DATASET RECORDS START
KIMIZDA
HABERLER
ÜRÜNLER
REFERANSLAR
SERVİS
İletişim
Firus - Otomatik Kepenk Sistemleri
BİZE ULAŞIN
DATASET RECORDS END
DATASET RECORDS START
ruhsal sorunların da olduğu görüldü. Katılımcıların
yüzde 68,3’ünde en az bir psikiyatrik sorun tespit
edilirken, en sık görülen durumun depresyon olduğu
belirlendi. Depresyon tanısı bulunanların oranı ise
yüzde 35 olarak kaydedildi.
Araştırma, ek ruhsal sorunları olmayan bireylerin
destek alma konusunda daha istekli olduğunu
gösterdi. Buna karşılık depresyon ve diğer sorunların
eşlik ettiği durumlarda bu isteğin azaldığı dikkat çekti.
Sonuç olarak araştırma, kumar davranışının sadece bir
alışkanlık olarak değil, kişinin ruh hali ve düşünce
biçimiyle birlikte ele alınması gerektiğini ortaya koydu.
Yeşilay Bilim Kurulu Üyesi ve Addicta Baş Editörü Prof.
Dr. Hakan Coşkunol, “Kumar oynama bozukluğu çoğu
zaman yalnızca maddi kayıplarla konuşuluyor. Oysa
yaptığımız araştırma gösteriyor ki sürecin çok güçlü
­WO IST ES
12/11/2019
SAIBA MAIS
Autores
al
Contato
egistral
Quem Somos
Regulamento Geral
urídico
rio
DATASET RECORDS END
**YOUR GOAL:**
Please echo, word for word, the lines of the entries starting at the one that contains "ruhsal sorunların da" and ending at the one that contains "eşlik ettiği durumlarda", with both of those lines included.

**EXERCISE RESPONSE:**
ruhsal sorunların da olduğu görüldü. Katılımcıların
yüzde 68,3’ünde en az bir psikiyatrik sorun tespit
edilirken, en sık görülen durumun depresyon olduğu
belirlendi. Depresyon tanısı bulunanların oranı ise
yüzde 35 olarak kaydedildi.
Araştırma, ek ruhsal sorunları olmayan bireylerin
destek alma konusunda daha istekli olduğunu
gösterdi. Buna karşılık depresyon ve diğer sorunların
eşlik ettiği durumlarda bu isteğin azaldığı dikkat çekti.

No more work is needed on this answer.